Side note – It’s interesting that bands in the 90s felt the need to do the opposite following their largest commercial successes…Soundgarden was toying with the idea of prettier records while R.E.M. in 1994 decided to make a loud rock record with Monster.
Kim Thayil has only one song credited to him on the album, “Never The Machine Together”, and it sounds like a song accidentally left off of Badmotorfinger. Maybe that’s an indication of who wasn’t ready to make prettier sounding albums?
To Kim’s credit, there are plenty of loud and fast songs I like: “Ty Cobb”, “Never Named”, “Never The Machine Together” and “No Attention” all feel like classic Soundgarden songs.
Also, is it just me or does “Applebite” sound like a lost Fugazi album cut?
As of a teenager of the 90s and now looking back on the albums released during that time, I can identify with the below quote, written by Ryan Leas in 2016 for Stereogum:
Here’s another reason Down On The Upside was on my mind around its anniversary. For several years now, we’ve talked about this or that ’90s revivalism in the current crop of young, often-DIY rock bands. Scuzzy grunge-y bands some years back, bands that sound like Pavement, the emo revival, etc., etc. But it still doesn’t strike me that younger artists have mined the big grunge bands in any way that makes you want to listen to them; the bands we do like who are ’90s-indebted don’t feel related to this stuff at all. Mostly, I hear it discussed as a non-entity or a punchline. People write this stuff off as macho classic rock, positioning a band like Pearl Jam or Soundgarden as more of an extension of jock-y ’80s arena rock than they’d let on, or than they would at all have been comfortable with at the time. And, sure, Down On The Upside still very much sounds like a product of that version of the ’90s, but there’s a lot more going on here, and elsewhere in Soundgarden’s music, than the world of “Black Hole Sun” or whatever other obvious ’90s radio hit. It’s interesting in the context of Soundgarden and the ’90s, because it shows a bunch of megastars making a shambling, cluttered post-script to their commercial peak and their role in grunge’s mainstream moment.

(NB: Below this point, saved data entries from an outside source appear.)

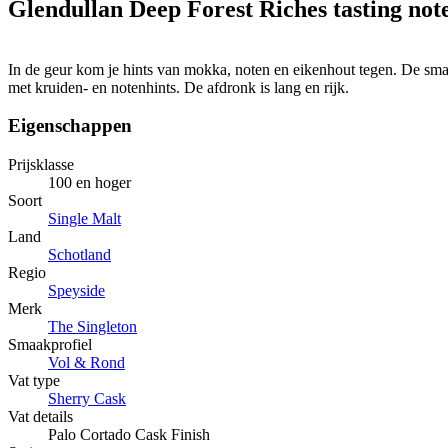
Glendullan Deep Forest Riches tasting not
In de geur kom je hints van mokka, noten en eikenhout tegen. De smaak
met kruiden- en notenhints. De afdronk is lang en rijk.
Eigenschappen
Prijsklasse
100 en hoger
Soort
Single Malt
Land
Schotland
Regio
Speyside
Merk
The Singleton
Smaakprofiel
Vol & Rond
Vat type
Sherry Cask
Vat details
Palo Cortado Cask Finish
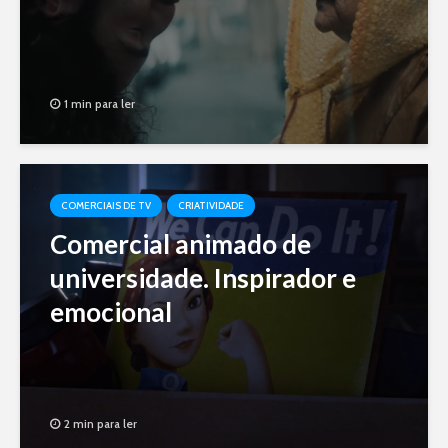
1 min para ler
COMERCIAIS DE TV
CRIATIVIDADE
Comercial animado de
universidade. Inspirador e
emocional
2 min para ler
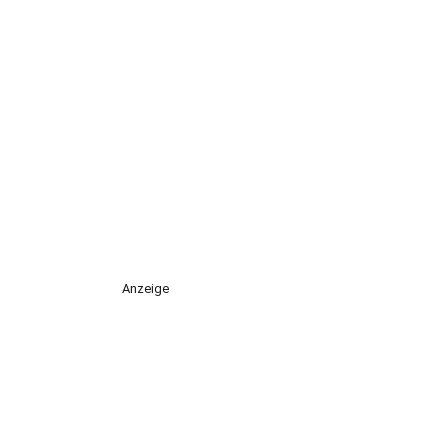
Anzeige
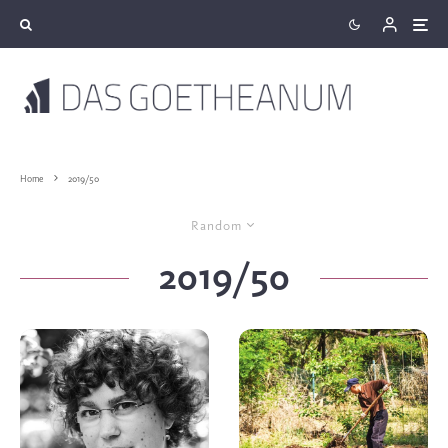
Home
2019/50
Random
2019/50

Albums like that can be way more intriguing than the classics they follow, because there’s so much more mystery there. As Soundgarden is overlooked or side-lined in general, Down On The Upside is an overlooked gem of the latter half of the ’90s. This is a strange, haunted, furious death-rattle of an album, and 20 years later it still sounds like it has more secrets to uncover.

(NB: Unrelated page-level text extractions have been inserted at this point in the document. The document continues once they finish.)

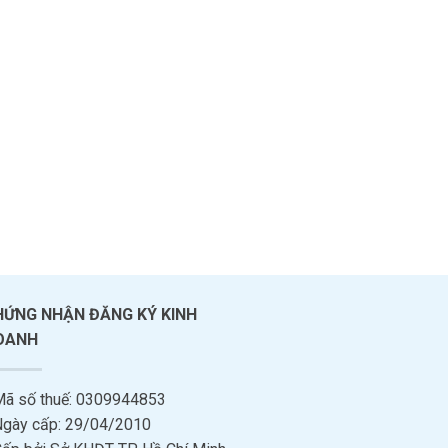
HỨNG NHẬN ĐĂNG KÝ KINH
OANH
Mã số thuế: 0309944853
Ngày cấp: 29/04/2010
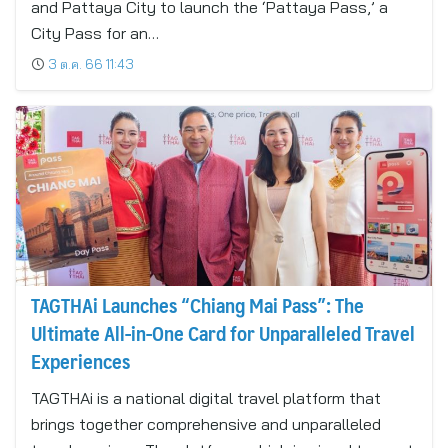
and Pattaya City to launch the ‘Pattaya Pass,’ a
City Pass for an…
3 ต.ค. 66 11:43
TAGTHAi Launches “Chiang Mai Pass”: The
Ultimate All-in-One Card for Unparalleled Travel
Experiences
TAGTHAi is a national digital travel platform that
brings together comprehensive and unparalleled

To Ryan’s point, I too find that many of the “post-script” albums of 90s for bands like Soundgarden, R.E.M. and especially Pearl Jam, are now more interesting than the “hit” records normally associated with each. We all know their hit records and decided to move on to other bands when these rock stars branched out and tried new things, pushing the envelope to create a true body of work. In the 1980s, popular bands stayed in their lane, making the same records over and over again to please radio and MTV. That’s why a band like Nirvana could show up and blow everyone’s mind. But it didn’t last long and what we got instead in the latter half of the 90s were bands like Creed, Limp Bizkit and eventually Nickelback.

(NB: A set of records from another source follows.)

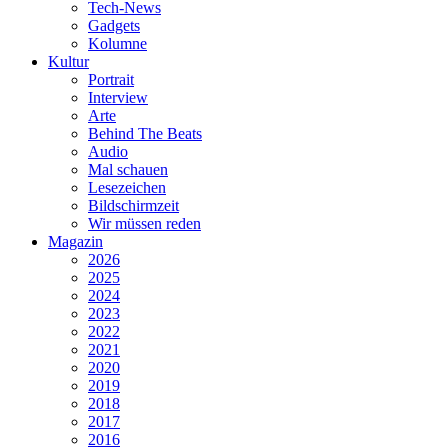
Tech-News
Gadgets
Kolumne
Kultur
Portrait
Interview
Arte
Behind The Beats
Audio
Mal schauen
Lesezeichen
Bildschirmzeit
Wir müssen reden
Magazin
2026
2025
2024
2023
2022
2021
2020
2019
2018
2017
2016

Soundgarden would break up following the tour to promote Down on the Upside and I was going through my own changes musically as well. I had fully moved into punk rock and hardcore music and it would be a few years before I’d find the more intriguing indie sounds of bands like Archers of Loaf, Superchunk, Yo La Tengo and more. Maybe I’ll give Soundgarden’s King Animal a listen next and see what direction they took years later. Who knows, maybe it mirrored mine?